再スタートして、最初の計画よりも規模が小さくなった部分はありますが、個人の夢からみんなの夢になって、宇宙に羽ばたいていくことにワクワクする気持ちに変わりはないです。むしろ「H3ロケット」の打ち上げが成功したり、「SLIM」が月面着陸に成功したりと、宇宙への関心が高まっているときに、この再スタートを切れてうれしいですね。

――淳さんは子供のころから宇宙に興味を持っていたそうですが、なにかきっかけがあったんでしょうか。

宇宙ってわからないことだらけなのに、『宇宙戦艦ヤマト』とか『銀河鉄道』とか、大人たちが宇宙についてたくさん描いていたので。めっちゃ知らないのにめっちゃ描くな〜って不思議に思っていたのが始まりです。そんなとき学校で「宇宙の果てをどこまで想像できるか」って先生から授業中に聞かれたことがありまして。僕は、水金地火木くらいまでしか想像できなかったんだけど、銀河団っていうのがあって、さらに銀河団がたくさん集まっている超銀河団っていうのがあって…。と、どんどんスケールが大きくなっていく様子を先生が黒板に書いて説明してくれたんです。想像がつかないほどの果てがあることにすげえ〜って感動しました。当時から、知らないことを知りたいという願望が強かったので、その話を聞いたときにめちゃくちゃドキドキした記憶があります。

――子供のころから興味を持っていたことが形になるってすごいですね。企画のオファーを受けたときはどんなお気持ちでしたか。

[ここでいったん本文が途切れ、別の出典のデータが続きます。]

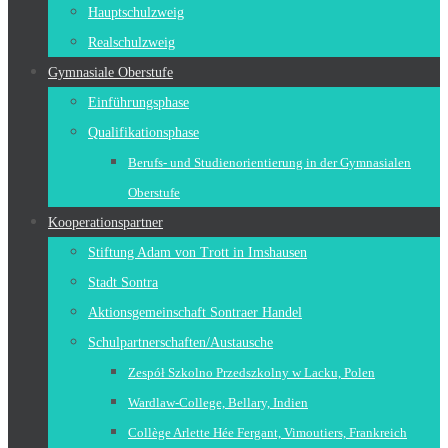
Hauptschulzweig
Realschulzweig
Gymnasiale Oberstufe
Einführungsphase
Qualifikationsphase
Berufs- und Studienorientierung in der Gymnasialen
Oberstufe
Kooperationspartner
Stiftung Adam von Trott in Imshausen
Stadt Sontra
Aktionsgemeinschaft Sontraer Handel
Schulpartnerschaften/Austausche
Zespół Szkolno Przedszkolny w Lacku, Polen
Wardlaw-College, Bellary, Indien
Collège Arlette Hée Fergant, Vimoutiers, Frankreich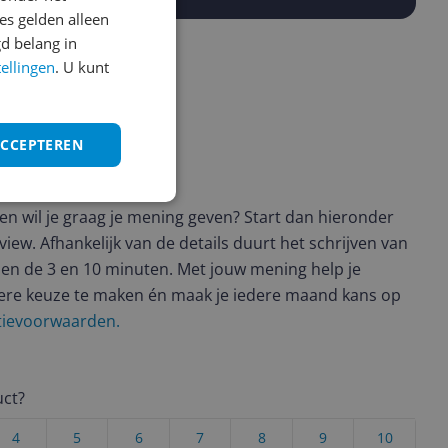
s gelden alleen
d belang in
tellingen
. U kunt
ACCEPTEREN
ws geschreven
t en wil je graag je mening geven? Start dan hieronder
view. Afhankelijk van de details duurt het schrijven van
en de 3 en 10 minuten. Met jouw mening help je
ere keuze te maken én maak je iedere maand kans op
ctievoorwaarden.
uct?
4
5
6
7
8
9
10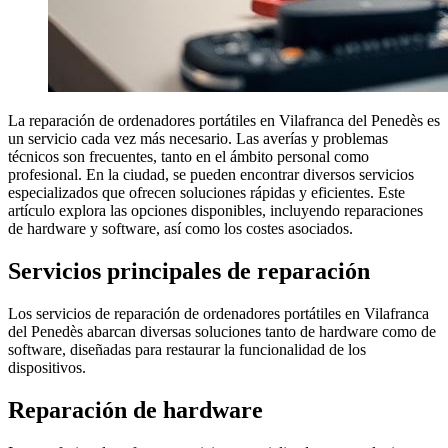
La reparación de ordenadores portátiles en Vilafranca del Penedès es
un servicio cada vez más necesario. Las averías y problemas
técnicos son frecuentes, tanto en el ámbito personal como
profesional. En la ciudad, se pueden encontrar diversos servicios
especializados que ofrecen soluciones rápidas y eficientes. Este
artículo explora las opciones disponibles, incluyendo reparaciones
de hardware y software, así como los costes asociados.
Servicios principales de reparación
Los servicios de reparación de ordenadores portátiles en Vilafranca
del Penedès abarcan diversas soluciones tanto de hardware como de
software, diseñadas para restaurar la funcionalidad de los
dispositivos.
Reparación de hardware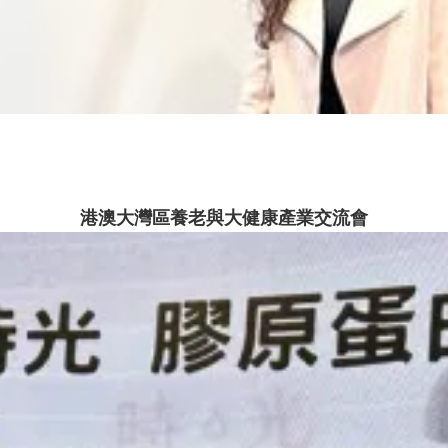
港澳大灣區養老與大健康產業交流會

『下町ロケット』のモデルになった植松電機の植松勉さんに会ったときに、「夢はたくさん人に語りなさい」と言われました。その通りに実践していたら、今回のオファーをいただいたので、その通りになった! 植松さんに近づけたかもしれないって思いました。この企画がうまくいったら、植松さんが持っている実験施設が北海道にあるので、そういうところにも行ってみたいですね。

――次の段階のこともすでに考えているんですね。人口衛星が宇宙に飛び立つことでどんなことを楽しみにしていますか。

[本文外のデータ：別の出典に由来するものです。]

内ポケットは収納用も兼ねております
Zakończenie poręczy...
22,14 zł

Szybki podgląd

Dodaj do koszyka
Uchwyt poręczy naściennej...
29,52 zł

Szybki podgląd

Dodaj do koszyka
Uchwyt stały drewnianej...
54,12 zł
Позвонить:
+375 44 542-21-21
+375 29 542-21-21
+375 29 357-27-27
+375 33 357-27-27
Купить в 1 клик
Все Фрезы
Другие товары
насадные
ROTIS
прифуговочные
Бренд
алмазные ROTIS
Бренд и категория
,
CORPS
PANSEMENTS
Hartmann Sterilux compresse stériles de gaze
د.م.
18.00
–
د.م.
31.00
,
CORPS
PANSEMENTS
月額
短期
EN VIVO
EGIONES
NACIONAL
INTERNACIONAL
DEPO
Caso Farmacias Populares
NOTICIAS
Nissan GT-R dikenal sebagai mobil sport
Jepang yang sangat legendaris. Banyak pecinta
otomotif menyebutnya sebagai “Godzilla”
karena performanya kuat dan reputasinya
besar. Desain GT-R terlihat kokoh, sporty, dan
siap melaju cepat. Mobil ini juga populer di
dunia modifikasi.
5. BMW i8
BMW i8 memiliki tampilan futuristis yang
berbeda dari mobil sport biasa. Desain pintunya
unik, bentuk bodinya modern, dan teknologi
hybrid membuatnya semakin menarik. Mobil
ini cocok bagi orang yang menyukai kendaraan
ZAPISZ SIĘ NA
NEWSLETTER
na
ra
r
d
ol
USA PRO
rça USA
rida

見ている人が意外と宇宙って身近だなって感じて、なにかしら宇宙に関してのアクションを起こすきっかけになるといいですよね。ロケットを作るとか衛星に携わるとか、宇宙を研究するとか、そんなことのきっかけになるような気がします。

――淳さんも今回の企画以外に宇宙に対してアクションを起こしているんですか。

昨年、ロケットマイスターという資格を取得して、子供たちのためにロケット教室2回開催しました。アルファセブン型という小型ロケットを子供たちに手作りしてもらって、打ち上げるというロケット教室です。めっちゃ楽しいですよ。小さいけど、本当のロケットの燃料で飛ばすので、200キロのスピードで40メートルを飛んでいくんです。自分が作ったものが重力を離れて飛び立って行く姿を見ると、自己肯定感が爆上がりして、前向きになります。

――すごく楽しそうです。淳さんのお子様も一緒に飛ばしたんですか。

資格を取りに行くときに一緒に行って、北海道の赤平市でロケットを作らせました。ロケットを作れるなんて、みんな思ってないし、自分が作ったものが空高く飛ぶなんて経験をしたことがないので、一つの大きな成功体験になったと思います。「私はロケットを飛ばしたことがあるんだ」という自信が、別のことに挑戦するときにも、今回もできる!という自信につながっていく気がします。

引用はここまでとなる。